Return the lines of the data below starting at the one holding "ร่มพับ 2 ตอน Manual" and ending at the one holding "мущества интернета от Рост", word for word, leaving every picture out.
====== PROVIDED RECORDS ======
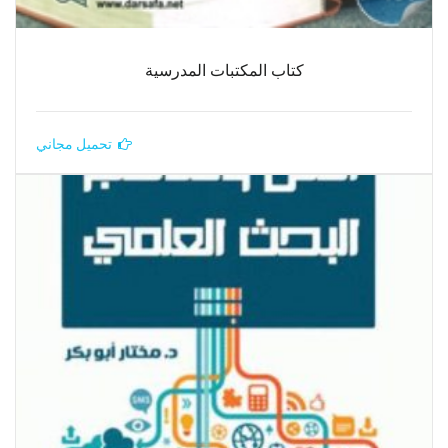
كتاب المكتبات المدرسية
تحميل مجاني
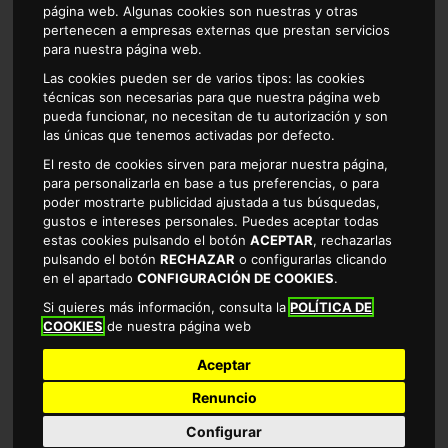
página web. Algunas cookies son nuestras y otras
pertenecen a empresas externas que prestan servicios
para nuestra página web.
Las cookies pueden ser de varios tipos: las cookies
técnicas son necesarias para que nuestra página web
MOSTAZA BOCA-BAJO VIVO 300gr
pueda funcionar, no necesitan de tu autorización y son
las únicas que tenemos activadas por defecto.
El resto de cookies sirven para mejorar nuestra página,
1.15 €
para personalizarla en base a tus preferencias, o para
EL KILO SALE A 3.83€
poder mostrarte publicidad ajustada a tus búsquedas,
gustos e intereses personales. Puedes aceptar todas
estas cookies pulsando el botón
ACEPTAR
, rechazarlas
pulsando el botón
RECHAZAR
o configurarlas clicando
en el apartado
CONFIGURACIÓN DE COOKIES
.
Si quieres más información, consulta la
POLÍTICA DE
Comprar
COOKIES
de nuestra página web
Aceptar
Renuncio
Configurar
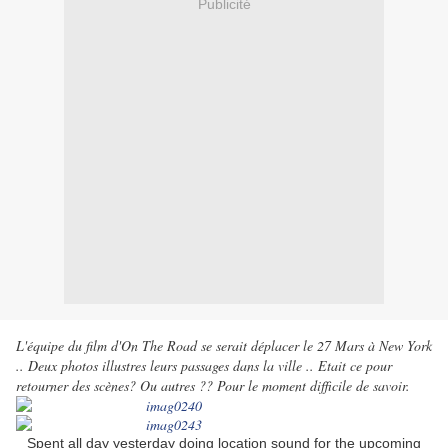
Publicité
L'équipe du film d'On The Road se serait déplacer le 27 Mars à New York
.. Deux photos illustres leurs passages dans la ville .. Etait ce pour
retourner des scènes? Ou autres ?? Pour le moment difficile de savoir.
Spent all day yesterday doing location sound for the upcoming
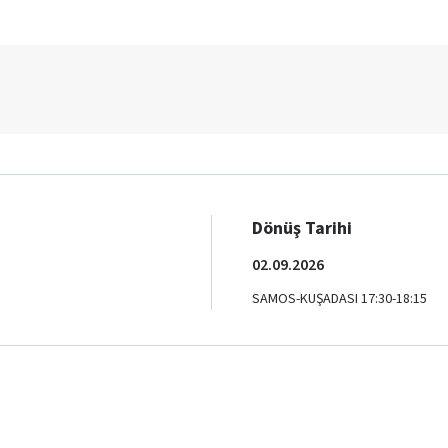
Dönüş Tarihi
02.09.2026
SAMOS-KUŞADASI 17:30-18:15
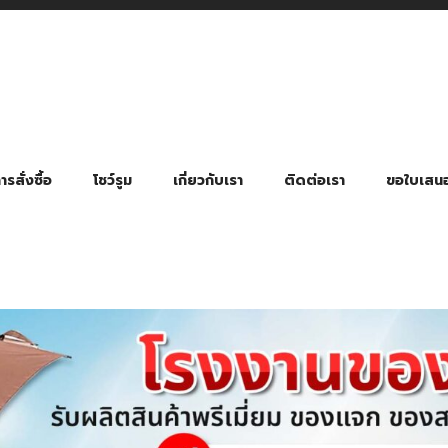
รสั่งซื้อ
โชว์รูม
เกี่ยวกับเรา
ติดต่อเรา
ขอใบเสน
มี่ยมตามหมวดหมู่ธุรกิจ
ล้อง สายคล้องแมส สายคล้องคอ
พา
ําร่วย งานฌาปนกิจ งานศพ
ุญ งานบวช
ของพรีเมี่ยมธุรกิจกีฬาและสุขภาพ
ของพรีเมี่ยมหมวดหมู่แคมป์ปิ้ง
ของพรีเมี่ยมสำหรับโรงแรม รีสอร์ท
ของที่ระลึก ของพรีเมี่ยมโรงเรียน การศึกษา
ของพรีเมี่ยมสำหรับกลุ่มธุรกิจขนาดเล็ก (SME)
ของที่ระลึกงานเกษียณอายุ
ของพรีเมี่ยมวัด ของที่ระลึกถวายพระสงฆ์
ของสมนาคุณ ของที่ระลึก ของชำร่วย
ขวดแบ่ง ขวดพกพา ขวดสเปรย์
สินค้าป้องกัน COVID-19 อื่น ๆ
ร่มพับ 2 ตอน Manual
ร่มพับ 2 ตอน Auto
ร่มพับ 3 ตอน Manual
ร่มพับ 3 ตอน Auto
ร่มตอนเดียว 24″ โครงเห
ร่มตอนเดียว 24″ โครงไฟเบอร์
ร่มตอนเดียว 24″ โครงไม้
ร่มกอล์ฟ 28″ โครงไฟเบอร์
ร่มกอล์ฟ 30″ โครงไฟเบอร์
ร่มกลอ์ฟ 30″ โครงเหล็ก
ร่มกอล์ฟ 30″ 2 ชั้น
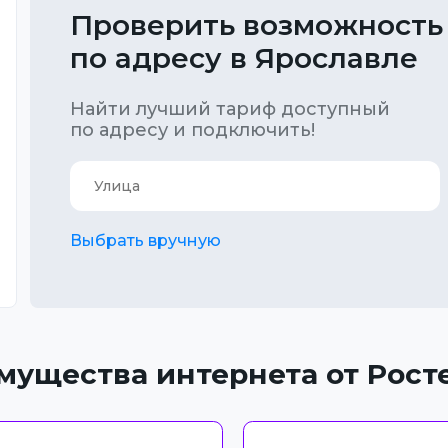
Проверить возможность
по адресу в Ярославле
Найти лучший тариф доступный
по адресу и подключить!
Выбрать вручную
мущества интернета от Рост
======
====== PROVIDED RECORDS ======
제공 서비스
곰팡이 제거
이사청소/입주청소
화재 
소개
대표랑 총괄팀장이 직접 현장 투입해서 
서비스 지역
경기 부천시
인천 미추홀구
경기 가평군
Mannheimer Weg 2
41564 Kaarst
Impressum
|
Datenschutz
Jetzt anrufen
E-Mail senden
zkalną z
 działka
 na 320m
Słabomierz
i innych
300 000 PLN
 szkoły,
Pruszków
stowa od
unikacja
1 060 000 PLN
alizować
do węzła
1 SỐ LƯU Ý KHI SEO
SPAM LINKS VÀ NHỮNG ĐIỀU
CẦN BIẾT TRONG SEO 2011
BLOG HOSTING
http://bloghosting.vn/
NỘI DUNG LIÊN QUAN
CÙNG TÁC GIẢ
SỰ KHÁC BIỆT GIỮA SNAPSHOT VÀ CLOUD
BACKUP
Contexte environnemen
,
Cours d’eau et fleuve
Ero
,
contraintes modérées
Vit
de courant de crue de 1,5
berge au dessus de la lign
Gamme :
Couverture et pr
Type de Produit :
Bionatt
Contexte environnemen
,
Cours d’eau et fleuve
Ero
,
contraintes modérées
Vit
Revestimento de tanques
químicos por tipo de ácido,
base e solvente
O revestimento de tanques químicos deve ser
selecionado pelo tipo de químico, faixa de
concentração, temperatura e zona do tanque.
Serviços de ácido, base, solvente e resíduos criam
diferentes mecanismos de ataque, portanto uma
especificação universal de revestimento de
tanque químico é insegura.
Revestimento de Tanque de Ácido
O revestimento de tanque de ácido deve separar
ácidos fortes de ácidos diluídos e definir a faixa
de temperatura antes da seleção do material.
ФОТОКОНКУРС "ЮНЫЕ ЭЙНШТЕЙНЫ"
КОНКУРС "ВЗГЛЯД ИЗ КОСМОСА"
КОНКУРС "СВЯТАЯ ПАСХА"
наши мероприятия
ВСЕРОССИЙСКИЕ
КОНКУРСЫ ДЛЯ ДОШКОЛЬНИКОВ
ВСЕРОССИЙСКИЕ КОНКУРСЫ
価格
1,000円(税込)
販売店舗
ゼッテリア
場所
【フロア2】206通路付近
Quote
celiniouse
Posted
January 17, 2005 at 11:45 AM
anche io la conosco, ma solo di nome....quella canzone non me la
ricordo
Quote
======
◆ SOLUTION
ร่มพับ 2 ตอน Manual
ร่มพับ 2 ตอน Auto
ร่มพับ 3 ตอน Manual
ร่มพับ 3 ตอน Auto
ร่มตอนเดียว 24″ โครงเห
ร่มตอนเดียว 24″ โครงไฟเบอร์
ร่มตอนเดียว 24″ โครงไม้
ร่มกอล์ฟ 28″ โครงไฟเบอร์
ร่มกอล์ฟ 30″ โครงไฟเบอร์
ร่มกลอ์ฟ 30″ โครงเหล็ก
ร่มกอล์ฟ 30″ 2 ชั้น
Проверить возможность
по адресу в Ярославле
Найти лучший тариф доступный
по адресу и подключить!
Выбрать вручную
мущества интернета от Рост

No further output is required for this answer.